MATERIAL TO PROCESS below:

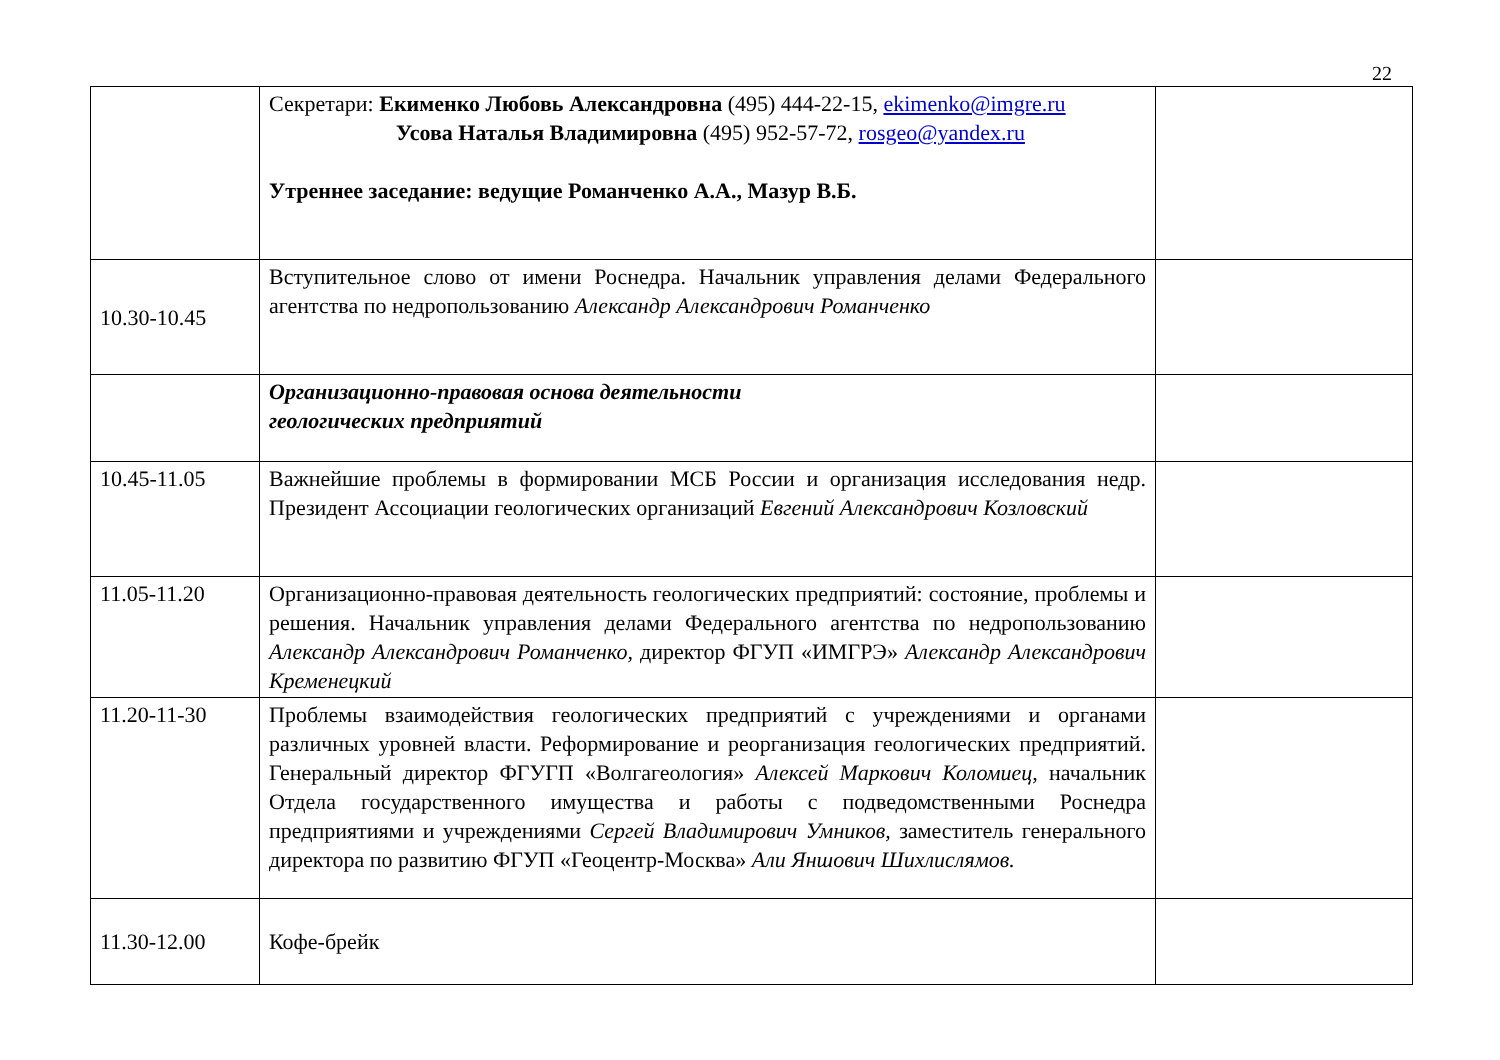22
| | Секретари: Екименко Любовь Александровна (495) 444-22-15, ekimenko@imgre.ru Усова Наталья Владимировна (495) 952-57-72, rosgeo@yandex.ru Утреннее заседание: ведущие Романченко А.А., Мазур В.Б. | |
| 10.30-10.45 | Вступительное слово от имени Роснедра. Начальник управления делами Федерального агентства по недропользованию Александр Александрович Романченко | |
| | Организационно-правовая основа деятельности геологических предприятий | |
| 10.45-11.05 | Важнейшие проблемы в формировании МСБ России и организация исследования недр. Президент Ассоциации геологических организаций Евгений Александрович Козловский | |
| 11.05-11.20 | Организационно-правовая деятельность геологических предприятий: состояние, проблемы и решения. Начальник управления делами Федерального агентства по недропользованию Александр Александрович Романченко, директор ФГУП «ИМГРЭ» Александр Александрович Кременецкий | |
| 11.20-11-30 | Проблемы взаимодействия геологических предприятий с учреждениями и органами различных уровней власти. Реформирование и реорганизация геологических предприятий. Генеральный директор ФГУГП «Волгагеология» Алексей Маркович Коломиец, начальник Отдела государственного имущества и работы с подведомственными Роснедра предприятиями и учреждениями Сергей Владимирович Умников, заместитель генерального директора по развитию ФГУП «Геоцентр-Москва» Али Яншович Шихлислямов. | |
| 11.30-12.00 | Кофе-брейк | |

End of MATERIAL TO PROCESS.

WHAT IS NEEDED: Looking at the data above, return every line from the one with "Козловский | |" down to the one with "Кременецкий | |", exactly and inclusively.

RESPONSE AREA:
| 10.45-11.05 | Важнейшие проблемы в формировании МСБ России и организация исследования недр. Президент Ассоциации геологических организаций Евгений Александрович Козловский | |
| 11.05-11.20 | Организационно-правовая деятельность геологических предприятий: состояние, проблемы и решения. Начальник управления делами Федерального агентства по недропользованию Александр Александрович Романченко, директор ФГУП «ИМГРЭ» Александр Александрович Кременецкий | |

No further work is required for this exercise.